As writers of fiction and narrative nonfiction, we are constantly seeking fresh conceptual handholds by which to remember and grasp the time-tested basics of storytelling. Many helpful analogies have been offered. Here is one of my own.
Picture the ocean in side view, a cutaway that reveals successive layers, distinct currents in motion, from the waves traveling at the surface, to the shallow flows that carry small fish along, then down through the middle ranges, each with its own separate conveyor belt of momentum, and finally to the very bottom current, the slowest, known as the submarine river.
A successful piece of narrative prose, too — especially a rich novel or memoir — operates at multiple, complementary levels, each conferring energy in its own way to the reading experience as a whole:
At the surface, like waves, the language itself must be lively and forward-leaning, every sentence taking the reader for a zesty little ride.
Beneath the surface, the main character(s) must be caught up firmly in time, within each scene, ushered along through some unavoidable challenge.
Below that, the fundamental plot must progress compellingly, and with tight storytelling logic, from scene to scene, possessing what John Gardner called profluence — "a sequence of causally related events."

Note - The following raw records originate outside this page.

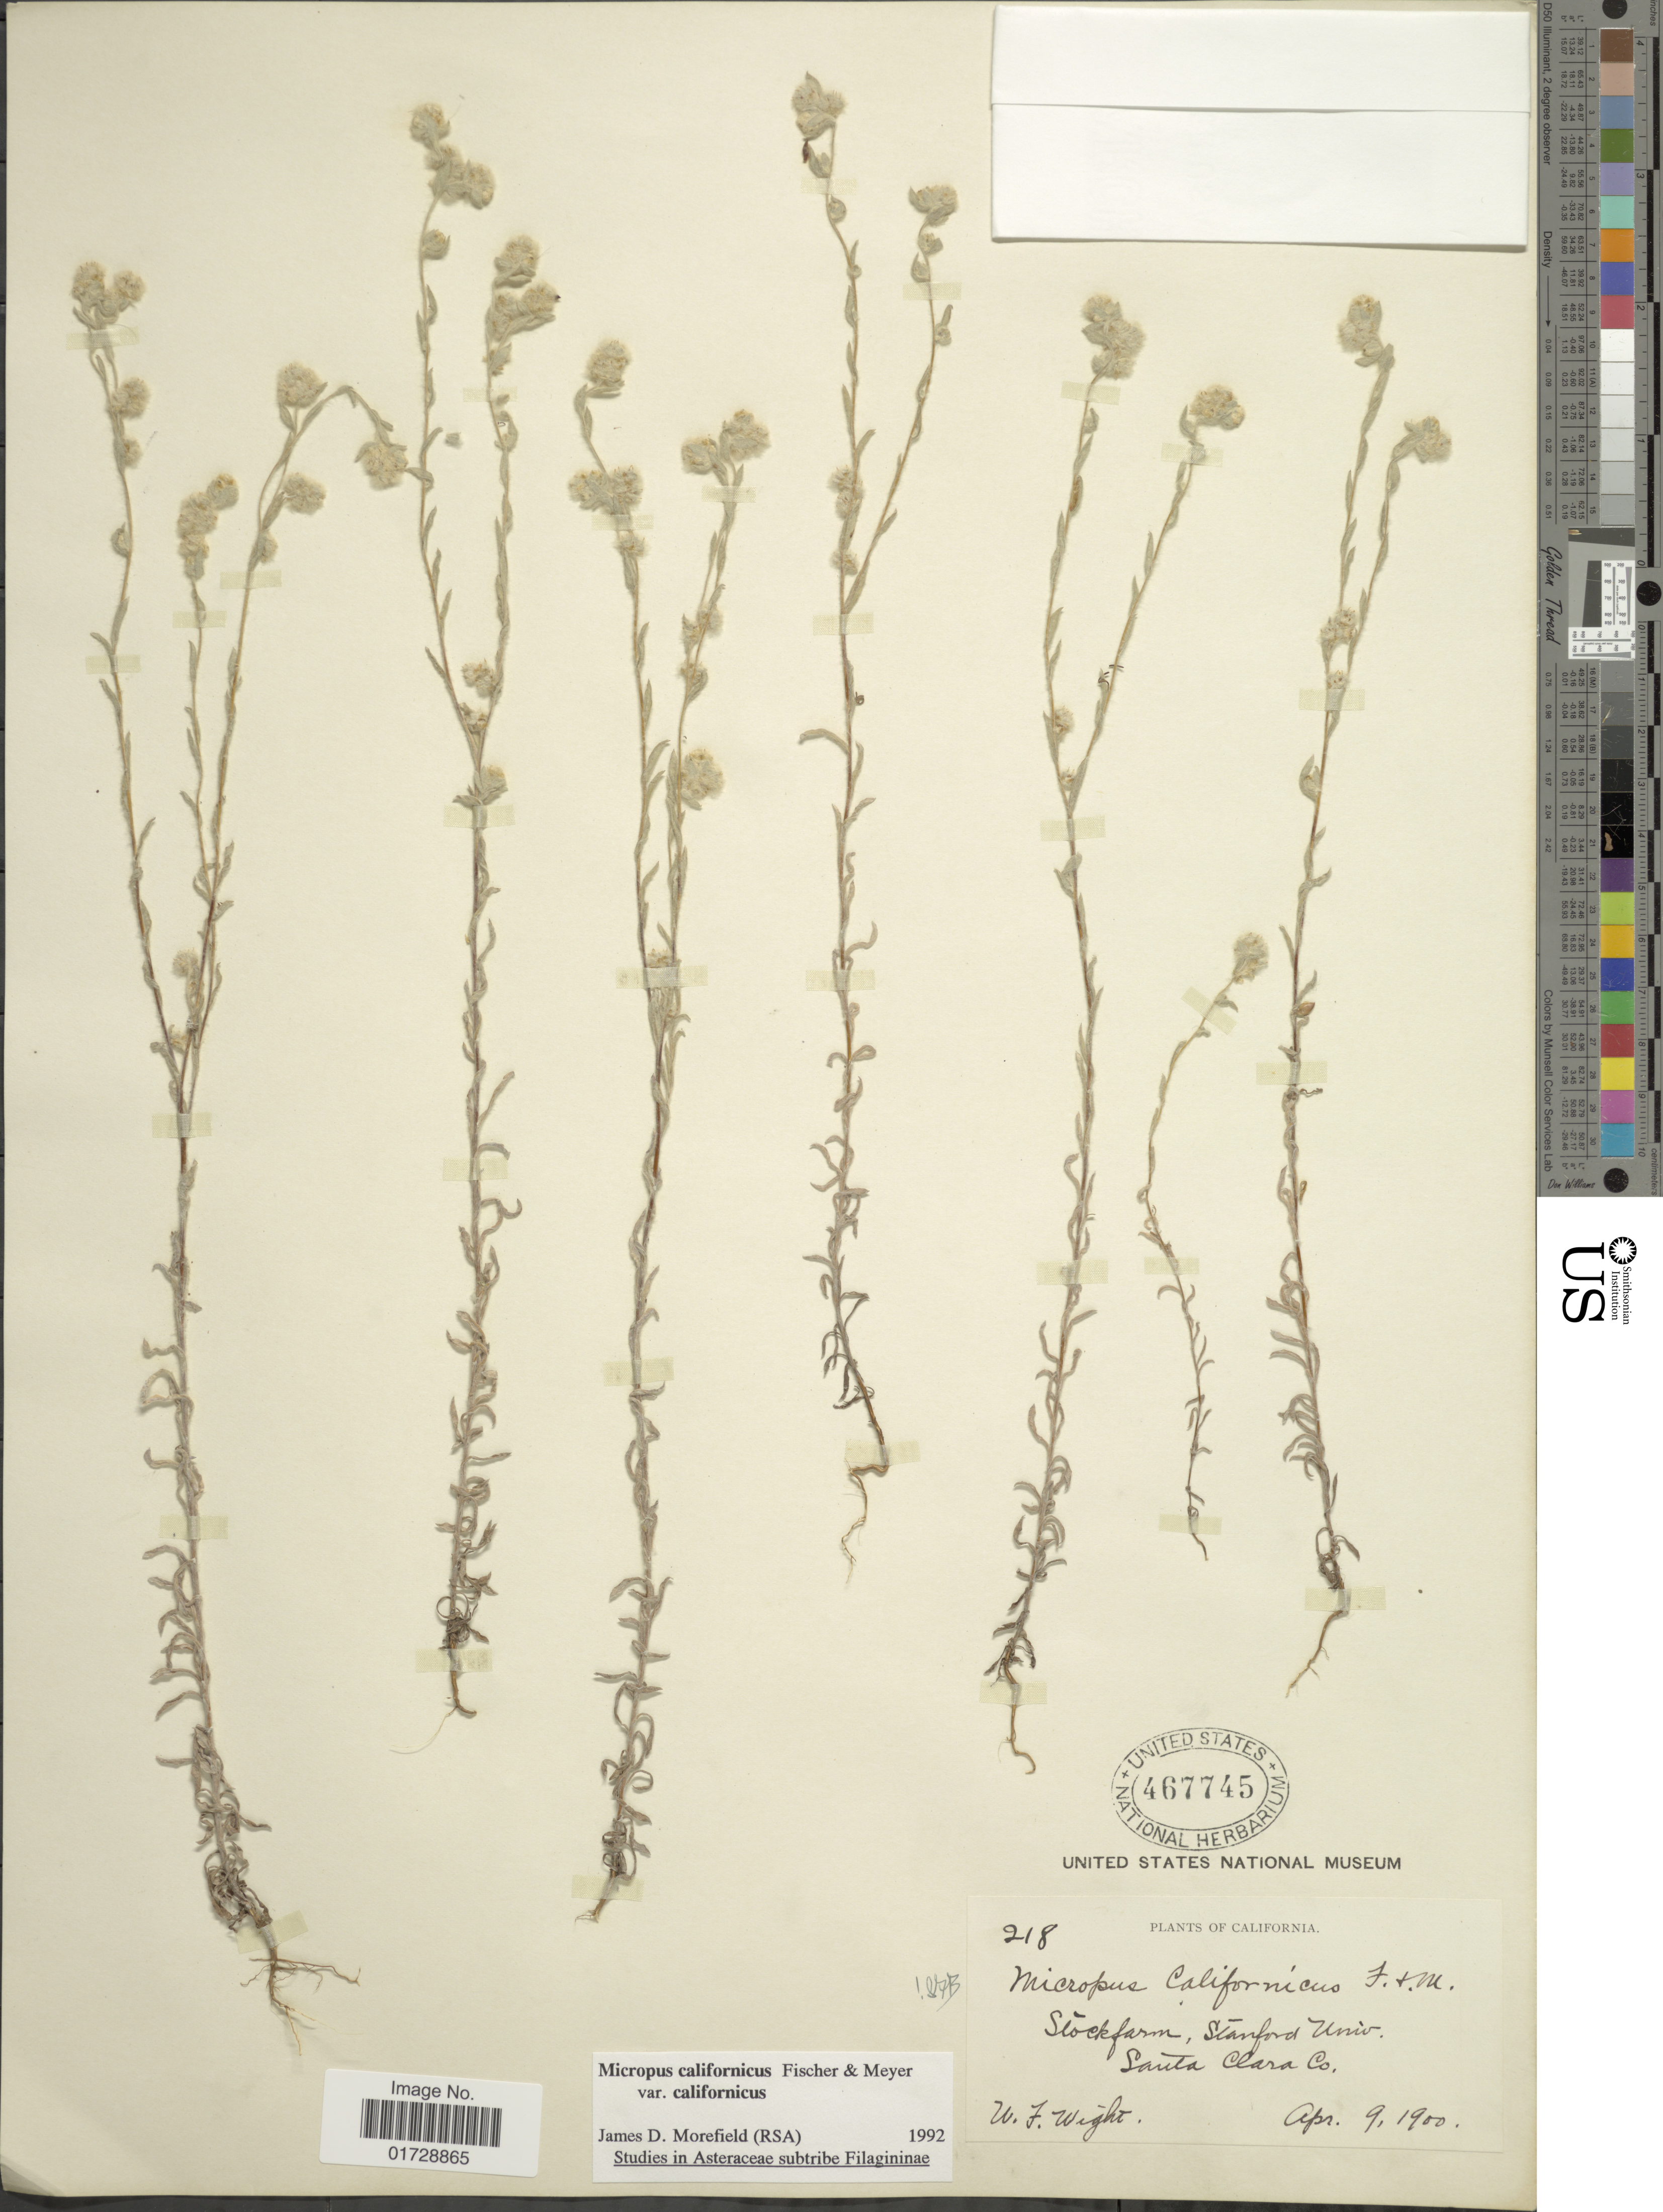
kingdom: Plantae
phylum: Tracheophyta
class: Magnoliopsida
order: Asterales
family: Asteraceae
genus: Micropus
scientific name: Micropus californicus var. californicus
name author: Fisch. & C.A. Mey.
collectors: W. Wight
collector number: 218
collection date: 1900-04-09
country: United States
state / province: California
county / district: Santa Clara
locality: Stockfarm, Stanford Univ. Santa Clara Co.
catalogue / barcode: US 467745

Then, there are the deeper levels of which the reader may not even be consciously aware: systems of imagery and metaphor that produce their own unfolding story, or a march of ideas that undertakes an ongoing philosophical argument about the nature of existence.
And then there's the submarine river, where the world of the book as such (aside from the fate of any given character) evolves gradually, creating its own species of curiosity and satisfaction.
Of course, I've omitted some important aspects of narrative from the above list. The point, though, is that the writer needs to manage all levels at once, generating maximum appetite in the reader, building in as many different and irresistible reasons as possible to turn the page.